2.Taraflar arasında düzenlendiği ihtilafsız olan "Sulh Sözleşmesi- ... ve ..." başlıklı 06.11.2015 tarihli sözleşmede borcun 946.000,00 TL olduğu belirtilmiştir. Dosyanın tetkikinden sözleşmenin şartlarının ifası değerlendirildiğinde; davalı tarafın 419.900,00 TL ödeme yaptığı ancak çeklerden doğan edimlerini ifa etmediği anlaşılmaktadır. Sözleşmenin 5. maddesinde taraflarca sözleşme koşullarının yerine getirilmemesi halinde ... bu sözleşmenin makbuz niteliğinde kabul edileceği ve yeniden yargı yoluna başvurmakta muhayyer kabul edilecekleri kararlaştırılmıştır. Bu durumda davacının davalıdan 946.000,00 TL tutarında alacaklı olduğunun her iki tarafça imzası inkar edilmeyen sulh sözleşmesi ile sabit olduğu ve sadece 419.900,00 TL ödeme yapıldığı ispatlanmış bulunduğuna göre bölge adliye mahkemesince verilen kararda isabetsizlik görülmemiştir.

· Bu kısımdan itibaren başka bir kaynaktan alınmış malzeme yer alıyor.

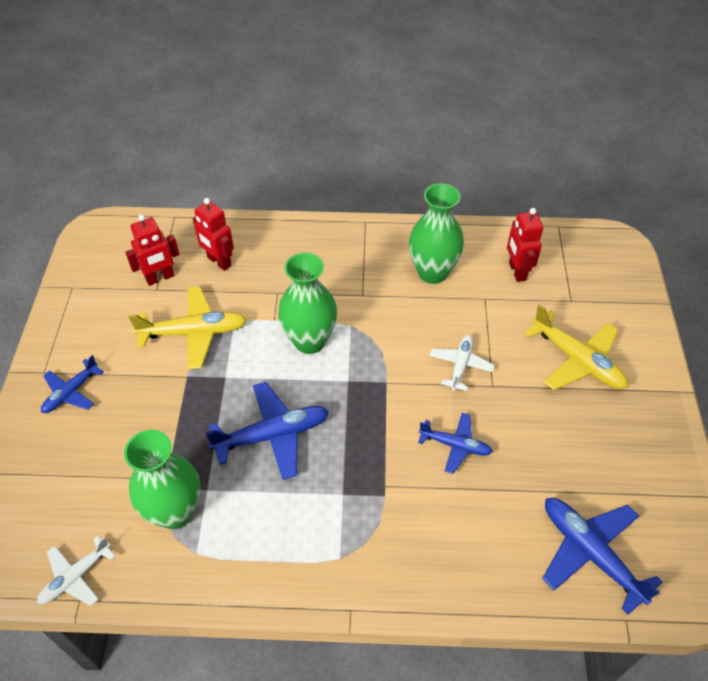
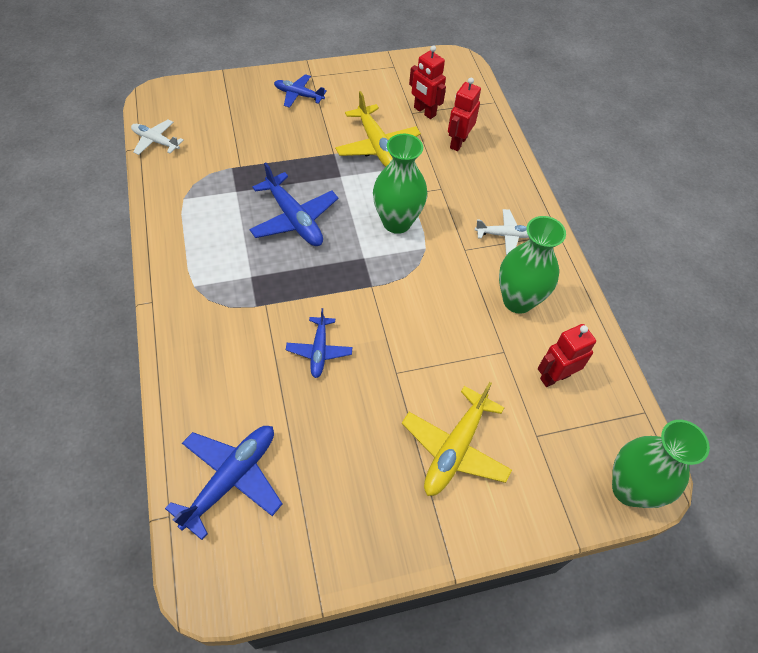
camera: 70 degrees right, 5 degrees up
green vase [124,430,201,529] -> green vase moved to [612,420,710,508]
white plane [429,335,495,391] -> white plane moved to [475,209,529,255]

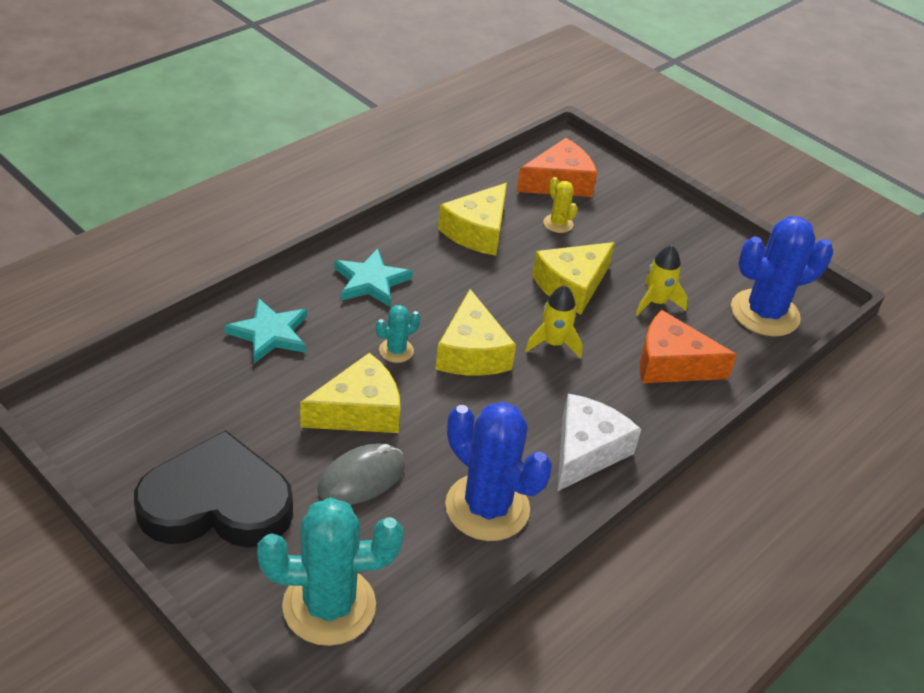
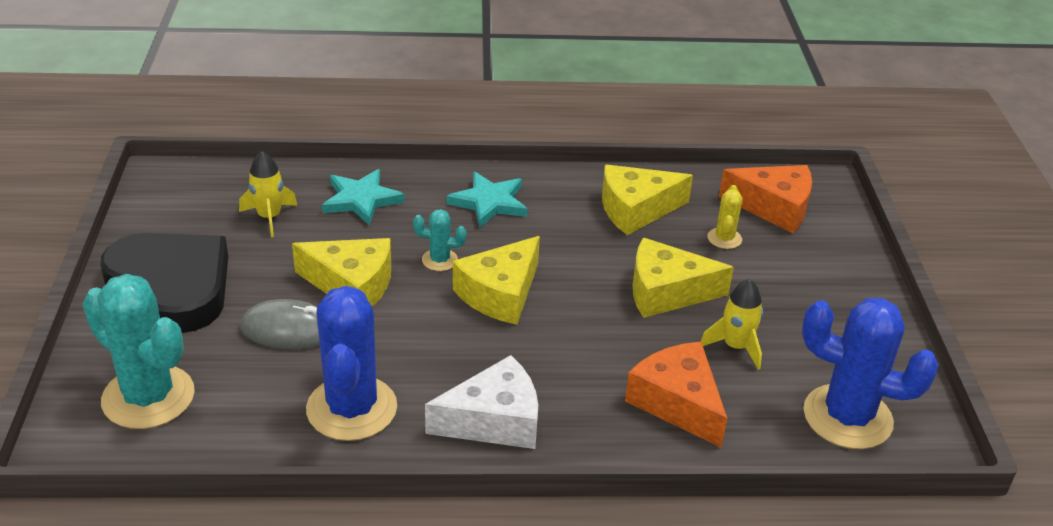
camera: 45 degrees right, 5 degrees down
yellow rocket [525,285,583,359] -> yellow rocket moved to [239,151,298,237]

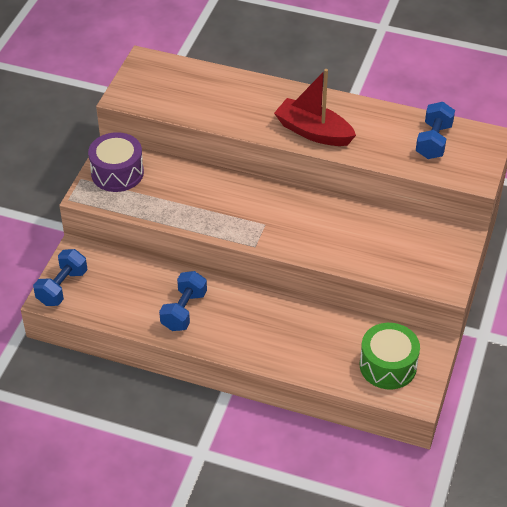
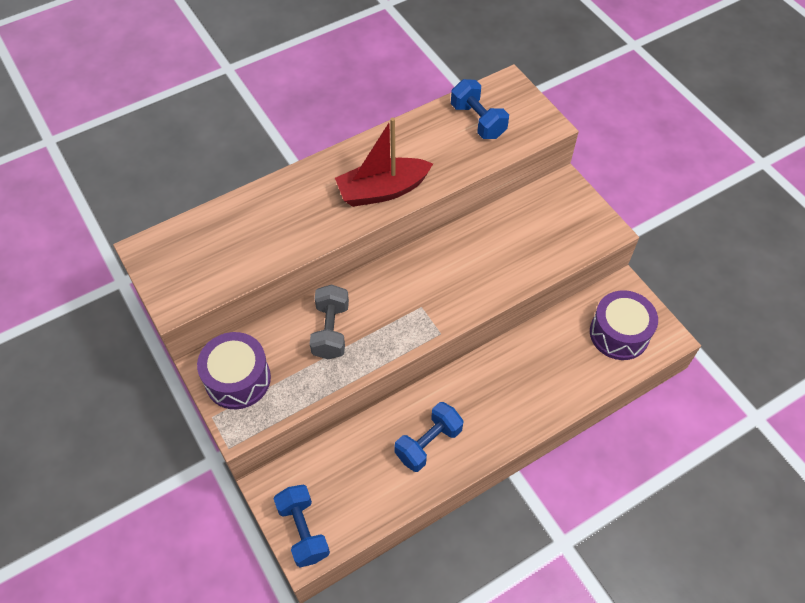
camera: 50 degrees left, 10 degrees up
blue dumbbell [159,271,207,331] -> blue dumbbell turned 75 degrees clockwise [394,402,464,472]
green drum [360,323,420,389] -> purple drum [590,290,658,360]
none -> grey dumbbell [310,284,349,359]

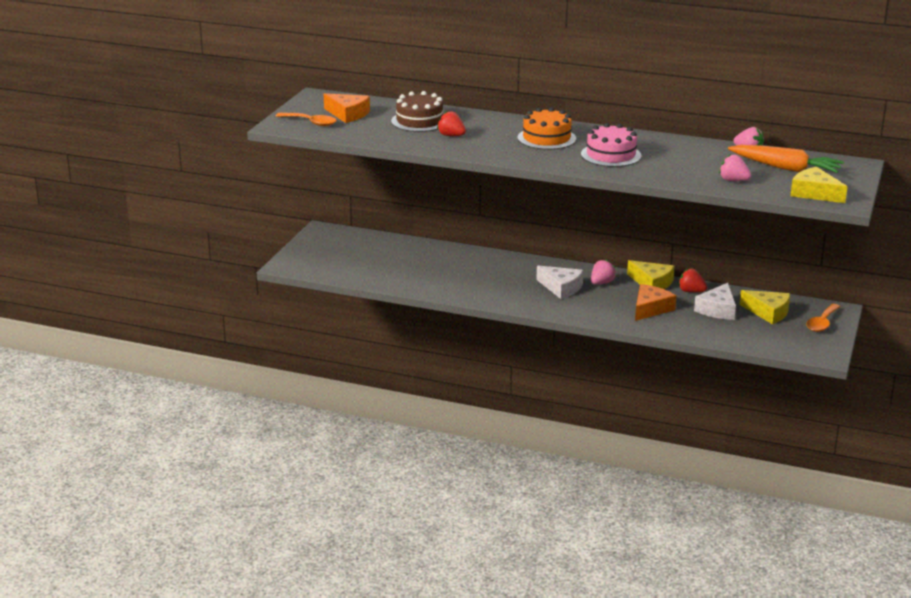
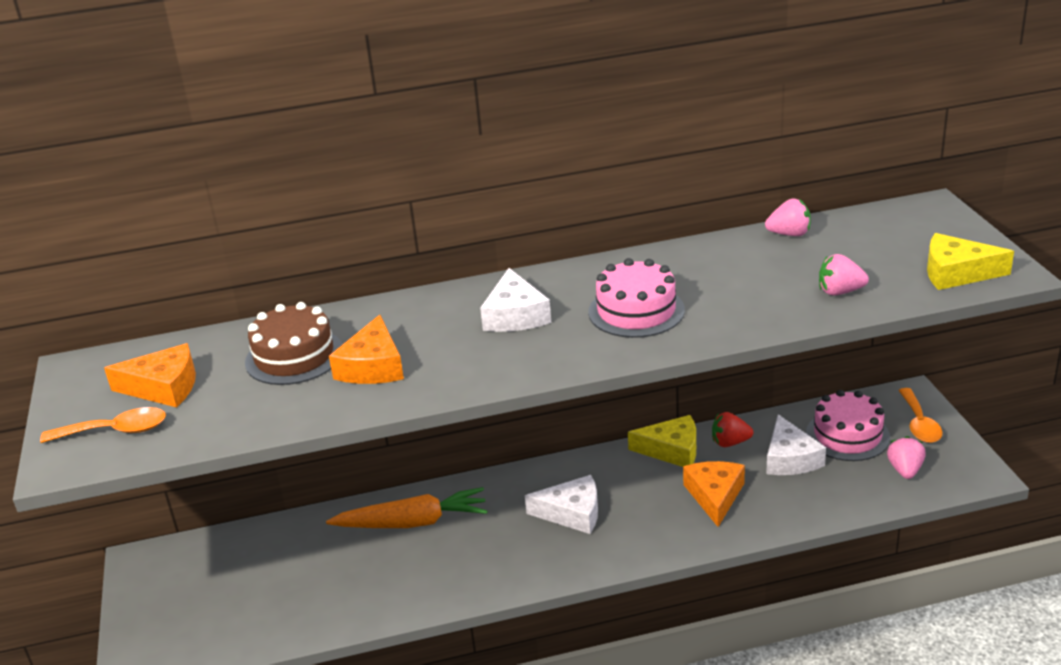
camera: 30 degrees left, 5 degrees up
red strawberry [437,111,466,136] -> orange cheese [329,315,404,384]
orange cake [517,107,576,150] -> white cheese [480,268,551,332]
pink strawberry [591,259,616,284] -> pink strawberry moved to [887,436,926,479]
orange carrot [728,145,844,173] -> orange carrot moved to [326,487,487,528]
yellow cheese [739,290,790,324] -> pink cake [806,390,890,461]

3.Temyizen incelenen karar, tarafların karşılıklı iddia ve savunmalarına, dayandıkları belgelere, uyuşmazlığa uygulanması gereken hukuk kuralları ile hukuki ilişkinin nitelendirilmesine, dava şartlarına, yargılama ve ispat kuralları ile kararda belirtilen gerekçelere göre usul ve kanuna uygun olup, davalı vekili tarafından temyiz dilekçesinde ileri sürülen nedenler kararın bozulmasını gerektirecek nitelikte görülmemiştir.
VI. KARAR
Açıklanan nedenlerle;
Temyiz olunan Bölge Adliye Mahkemesi kararının 6100 sayılı Kanunun 370 inci maddesinin birinci fıkrası uyarınca ONANMASINA,
Aşağıda yazılı temyiz giderinin temyiz edene yükletilmesine,
Dosyanın İlk Derece Mahkemesine, kararın bir örneğinin Bölge Adliye Mahkemesine gönderilmesine,
10.01.2024 tarihinde oy birliğiyle karar verildi.